Dataset entries:
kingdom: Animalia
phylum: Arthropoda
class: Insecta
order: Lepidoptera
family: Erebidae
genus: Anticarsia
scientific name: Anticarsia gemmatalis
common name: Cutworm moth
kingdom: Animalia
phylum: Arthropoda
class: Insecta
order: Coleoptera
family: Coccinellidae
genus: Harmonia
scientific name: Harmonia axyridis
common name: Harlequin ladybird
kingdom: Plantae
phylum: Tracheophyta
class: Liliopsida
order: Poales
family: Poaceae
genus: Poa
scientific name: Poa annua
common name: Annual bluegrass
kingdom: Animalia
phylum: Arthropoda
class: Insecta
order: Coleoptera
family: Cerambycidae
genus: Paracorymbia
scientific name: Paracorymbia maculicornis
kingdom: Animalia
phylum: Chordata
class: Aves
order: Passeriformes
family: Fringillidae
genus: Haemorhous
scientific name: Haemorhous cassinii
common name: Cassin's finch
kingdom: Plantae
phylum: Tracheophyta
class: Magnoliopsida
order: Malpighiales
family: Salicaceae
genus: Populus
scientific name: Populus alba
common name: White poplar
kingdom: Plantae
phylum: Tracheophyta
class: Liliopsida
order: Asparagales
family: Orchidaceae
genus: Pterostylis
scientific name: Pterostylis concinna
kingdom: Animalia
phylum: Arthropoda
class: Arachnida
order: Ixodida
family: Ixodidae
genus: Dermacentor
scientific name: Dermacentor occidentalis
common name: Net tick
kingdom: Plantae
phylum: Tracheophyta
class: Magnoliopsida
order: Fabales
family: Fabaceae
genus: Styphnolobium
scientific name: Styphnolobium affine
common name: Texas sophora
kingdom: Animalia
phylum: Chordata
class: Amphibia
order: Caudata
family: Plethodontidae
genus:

_The problem_
Edit the material above by putting "species" in place of every "scientific name", leaving all other text as it is.

_Task answer_
kingdom: Animalia
phylum: Arthropoda
class: Insecta
order: Lepidoptera
family: Erebidae
genus: Anticarsia
species: Anticarsia gemmatalis
common name: Cutworm moth
kingdom: Animalia
phylum: Arthropoda
class: Insecta
order: Coleoptera
family: Coccinellidae
genus: Harmonia
species: Harmonia axyridis
common name: Harlequin ladybird
kingdom: Plantae
phylum: Tracheophyta
class: Liliopsida
order: Poales
family: Poaceae
genus: Poa
species: Poa annua
common name: Annual bluegrass
kingdom: Animalia
phylum: Arthropoda
class: Insecta
order: Coleoptera
family: Cerambycidae
genus: Paracorymbia
species: Paracorymbia maculicornis
kingdom: Animalia
phylum: Chordata
class: Aves
order: Passeriformes
family: Fringillidae
genus: Haemorhous
species: Haemorhous cassinii
common name: Cassin's finch
kingdom: Plantae
phylum: Tracheophyta
class: Magnoliopsida
order: Malpighiales
family: Salicaceae
genus: Populus
species: Populus alba
common name: White poplar
kingdom: Plantae
phylum: Tracheophyta
class: Liliopsida
order: Asparagales
family: Orchidaceae
genus: Pterostylis
species: Pterostylis concinna
kingdom: Animalia
phylum: Arthropoda
class: Arachnida
order: Ixodida
family: Ixodidae
genus: Dermacentor
species: Dermacentor occidentalis
common name: Net tick
kingdom: Plantae
phylum: Tracheophyta
class: Magnoliopsida
order: Fabales
family: Fabaceae
genus: Styphnolobium
species: Styphnolobium affine
common name: Texas sophora
kingdom: Animalia
phylum: Chordata
class: Amphibia
order: Caudata
family: Plethodontidae
genus:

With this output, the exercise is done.